• Source information:
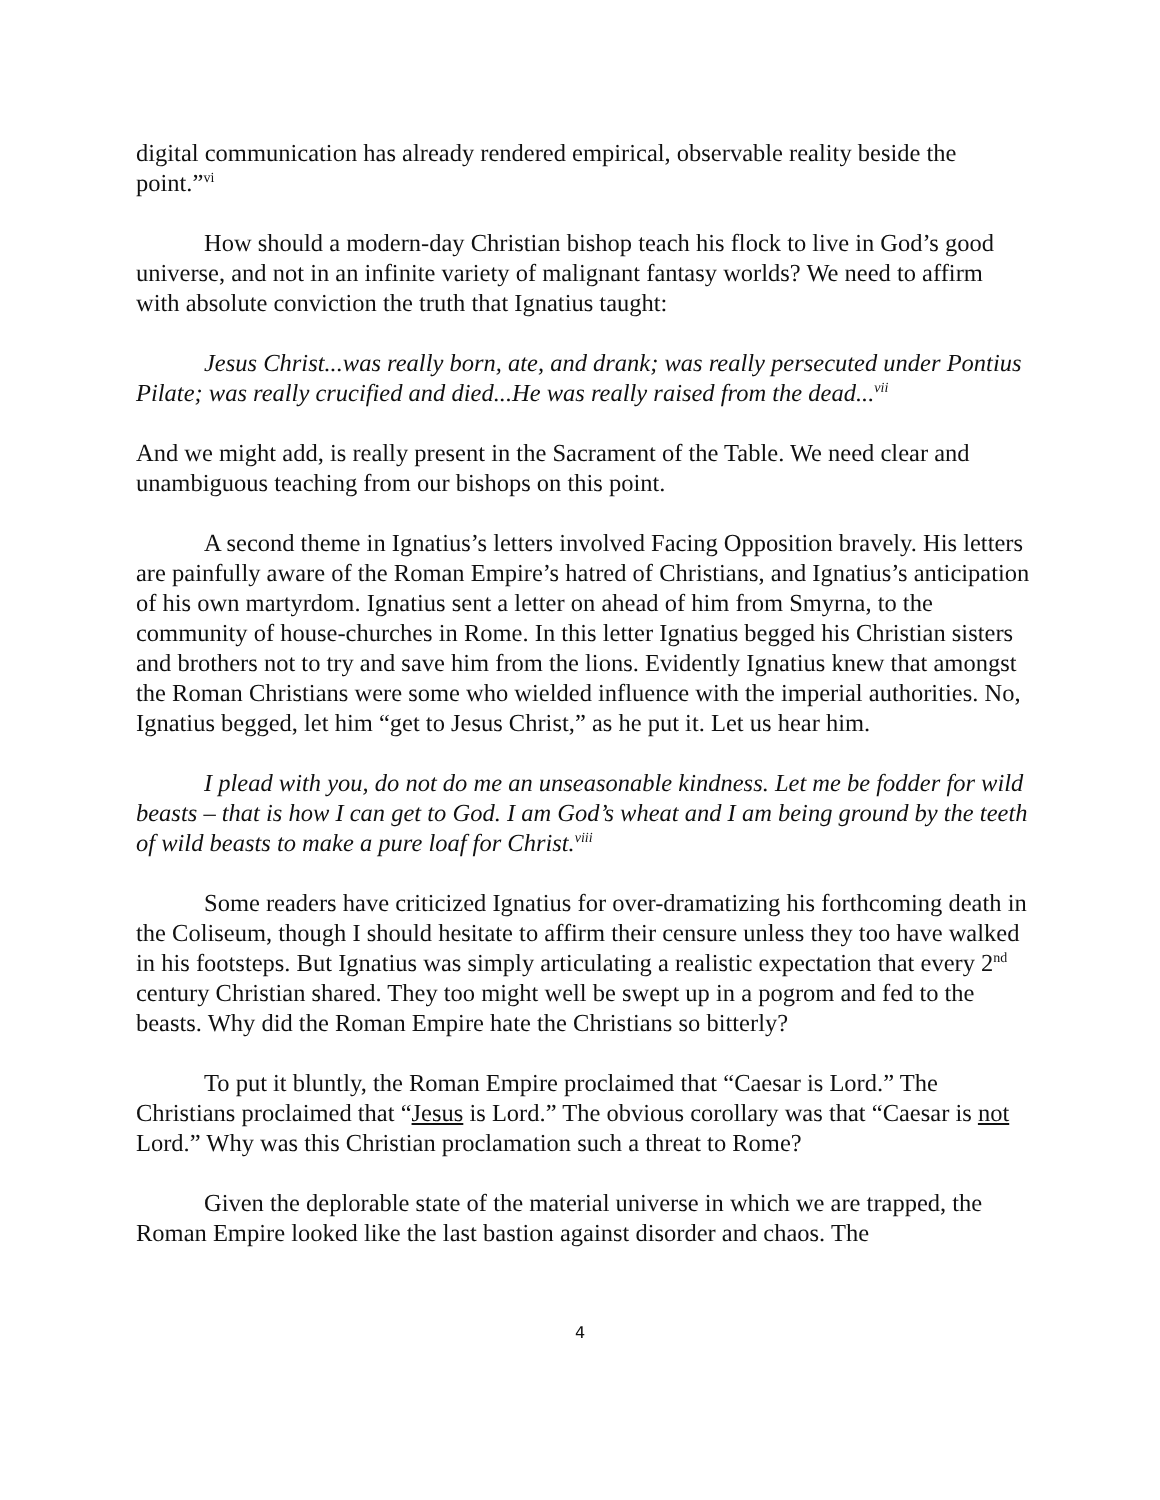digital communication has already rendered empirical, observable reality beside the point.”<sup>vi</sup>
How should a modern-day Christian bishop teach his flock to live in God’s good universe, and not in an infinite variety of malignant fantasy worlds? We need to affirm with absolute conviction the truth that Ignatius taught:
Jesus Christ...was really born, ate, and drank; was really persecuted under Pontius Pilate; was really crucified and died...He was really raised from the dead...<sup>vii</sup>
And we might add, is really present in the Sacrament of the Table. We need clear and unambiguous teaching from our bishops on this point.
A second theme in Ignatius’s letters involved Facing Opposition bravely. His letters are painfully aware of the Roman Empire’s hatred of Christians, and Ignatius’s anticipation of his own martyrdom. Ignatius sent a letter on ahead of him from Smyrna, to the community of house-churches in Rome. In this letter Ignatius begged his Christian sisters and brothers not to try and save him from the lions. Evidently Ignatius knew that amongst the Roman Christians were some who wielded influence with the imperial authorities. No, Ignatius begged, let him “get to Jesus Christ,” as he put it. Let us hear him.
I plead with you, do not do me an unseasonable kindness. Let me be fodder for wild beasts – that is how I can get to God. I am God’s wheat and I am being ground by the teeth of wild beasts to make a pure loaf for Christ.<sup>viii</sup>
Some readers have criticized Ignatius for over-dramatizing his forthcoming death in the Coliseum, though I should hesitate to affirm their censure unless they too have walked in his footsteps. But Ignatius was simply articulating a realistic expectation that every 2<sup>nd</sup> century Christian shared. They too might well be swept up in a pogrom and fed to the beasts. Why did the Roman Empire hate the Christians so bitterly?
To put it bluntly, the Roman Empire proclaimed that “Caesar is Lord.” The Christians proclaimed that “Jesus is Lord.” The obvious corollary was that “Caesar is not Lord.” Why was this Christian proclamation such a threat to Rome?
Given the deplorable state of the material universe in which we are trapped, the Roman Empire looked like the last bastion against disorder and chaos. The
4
--
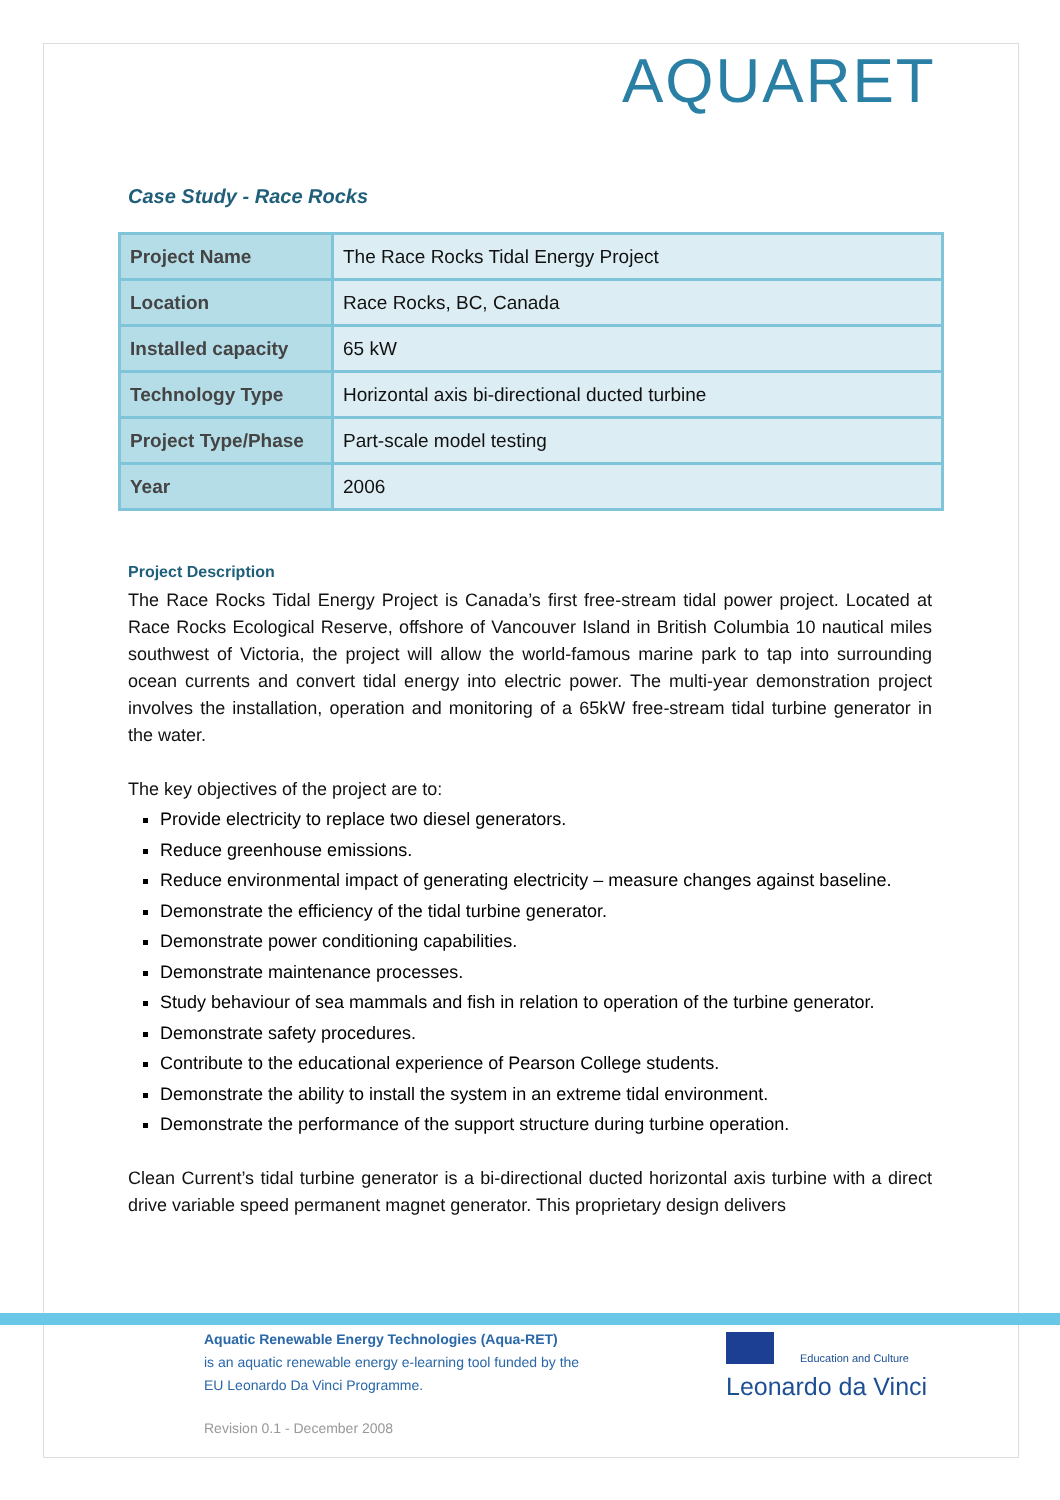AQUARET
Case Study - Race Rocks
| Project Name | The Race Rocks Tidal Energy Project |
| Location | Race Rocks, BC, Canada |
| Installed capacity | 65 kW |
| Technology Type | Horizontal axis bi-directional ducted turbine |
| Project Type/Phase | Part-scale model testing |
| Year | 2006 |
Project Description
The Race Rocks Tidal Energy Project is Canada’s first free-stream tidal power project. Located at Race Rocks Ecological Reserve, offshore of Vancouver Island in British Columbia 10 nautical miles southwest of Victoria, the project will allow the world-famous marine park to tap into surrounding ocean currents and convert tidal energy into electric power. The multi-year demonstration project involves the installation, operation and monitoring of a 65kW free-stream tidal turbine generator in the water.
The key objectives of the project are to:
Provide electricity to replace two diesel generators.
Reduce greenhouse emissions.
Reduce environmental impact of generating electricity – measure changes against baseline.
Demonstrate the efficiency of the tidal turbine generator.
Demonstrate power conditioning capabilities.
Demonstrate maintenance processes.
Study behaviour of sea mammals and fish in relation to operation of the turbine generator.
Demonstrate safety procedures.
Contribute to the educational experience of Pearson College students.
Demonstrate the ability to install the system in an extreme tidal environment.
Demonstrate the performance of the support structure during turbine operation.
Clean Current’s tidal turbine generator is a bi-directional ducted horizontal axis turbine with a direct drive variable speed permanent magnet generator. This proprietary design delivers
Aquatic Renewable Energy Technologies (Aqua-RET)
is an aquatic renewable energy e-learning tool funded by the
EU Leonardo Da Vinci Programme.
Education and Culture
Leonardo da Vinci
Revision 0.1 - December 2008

• Problem:
Would you filter the entries above and keep each line that has the word "axis"?

• Worked solution:
| Technology Type | Horizontal axis bi-directional ducted turbine |
Clean Current’s tidal turbine generator is a bi-directional ducted horizontal axis turbine with a direct drive variable speed permanent magnet generator. This proprietary design delivers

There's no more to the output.